Thénardier de “Los Miserables”: niños
alegres, astutos, atrevidos, inteligentes. Poulbot dedicó parte de su vida a
atenderlos. Si van por allí acérquense a la “casa de los poulbots” y
compren uno…puede que los beneficios sean destinados a la atención de la
infancia.
Cierto conflicto
surgido entre Poulbot y su casero fue resuelto por la tremenda: la tropa de
Depaquit, con los uniformes de la Comuna del 71 y armados de verdaderos “chassepots”, lograron disolver el
conflicto. Una unidad de la Guardia nacional, bayoneta montada, enviada desde
Montparnasse, se unió, desorientada, a los “insurrectos”,
ante la estupefacción de los verdaderos agentes, que intentaban mantener la
cosa en los límites de una típica broma de barrio.

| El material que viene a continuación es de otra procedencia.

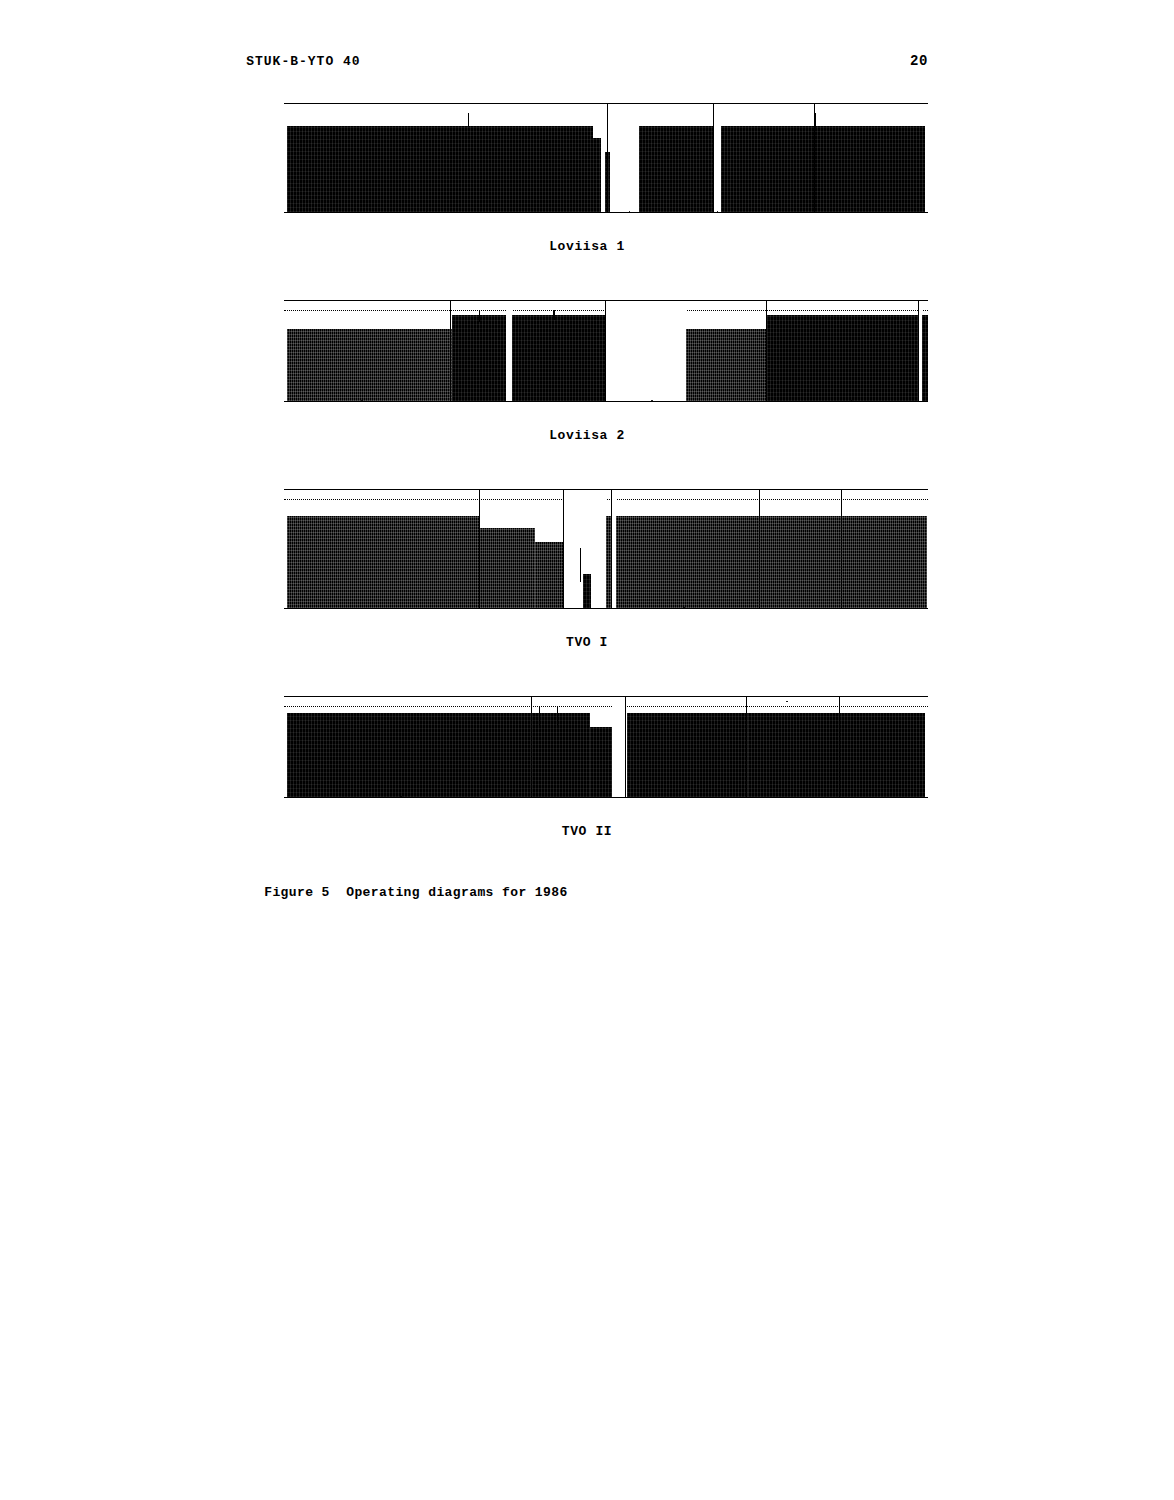STUK-B-YTO 40 20
— 100 90 80 70 60 50 40 30 20 10 0
——
Loviisa 1
— 100 75 50 25 0
——
Loviisa 2
100 90 80 70 60 50 40 30 20 10 0
——
TVO I
100 80 60 40 20 0
——
TVO II
Figure 5 Operating diagrams for 1986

El desconcierto y las
corredizas se prolongaron durante toda la noche y sólo se firmó la paz una vez
que las tropas de Poulbot hubieron atacado “le
Moulin de la Galette”.
No es de
extrañar que Montmartre se convirtiera rápidamente en un centro de interés
turístico internacional.
Así eran las
cosas: ANARTISMO en estado puro.
Ah! ¿Lo del
vino! El “Clos de Montmartre” procede
de las pocas viñas que se cultivan entre rue
de Saint Vincent y la rue des Saules,
junto a “Le Lapin Agile”. Se plantaron en 1930 por orden
de la alcaldía de la “Comuna Libre de
Montmartre”, destinadas al futuro
como recuerdo. No se producen más de 1.000 botellas al año y su calidad no es
excepcional, pero cada botella está tratada con mimo y, por supuesto, vendida
de antemano. Las ganancias van a obra social, dicen.